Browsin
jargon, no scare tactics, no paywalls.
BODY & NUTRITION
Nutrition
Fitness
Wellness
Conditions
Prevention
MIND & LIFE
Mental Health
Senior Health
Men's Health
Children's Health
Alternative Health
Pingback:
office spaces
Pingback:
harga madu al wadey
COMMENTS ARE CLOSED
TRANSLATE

--

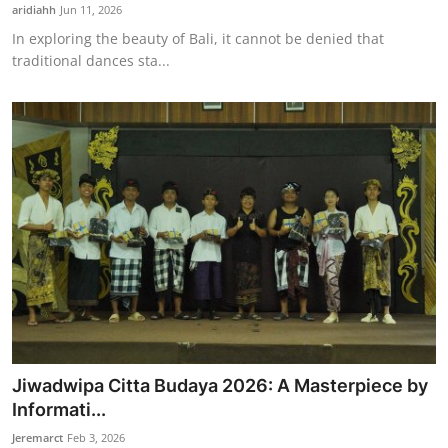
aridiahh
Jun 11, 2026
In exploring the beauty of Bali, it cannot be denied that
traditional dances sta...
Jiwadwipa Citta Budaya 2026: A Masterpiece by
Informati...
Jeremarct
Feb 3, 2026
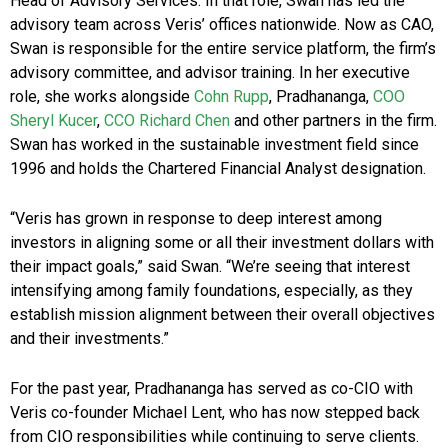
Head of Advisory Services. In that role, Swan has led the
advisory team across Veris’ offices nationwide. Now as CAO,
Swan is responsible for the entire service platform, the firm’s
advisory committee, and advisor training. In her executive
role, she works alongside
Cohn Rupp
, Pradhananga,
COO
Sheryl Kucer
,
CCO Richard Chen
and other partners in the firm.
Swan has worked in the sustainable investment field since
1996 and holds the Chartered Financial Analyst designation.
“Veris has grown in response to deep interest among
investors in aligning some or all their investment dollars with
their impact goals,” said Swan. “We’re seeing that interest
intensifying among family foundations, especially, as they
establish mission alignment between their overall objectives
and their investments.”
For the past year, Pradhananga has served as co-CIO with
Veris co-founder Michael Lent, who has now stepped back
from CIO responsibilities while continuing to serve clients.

--

WHAT IS BEING ASKED> In the entries above, identify each line that includes the string "interest", then copy it.

SOLUTION TO THE EXERCISE>
“Veris has grown in response to deep interest among
their impact goals,” said Swan. “We’re seeing that interest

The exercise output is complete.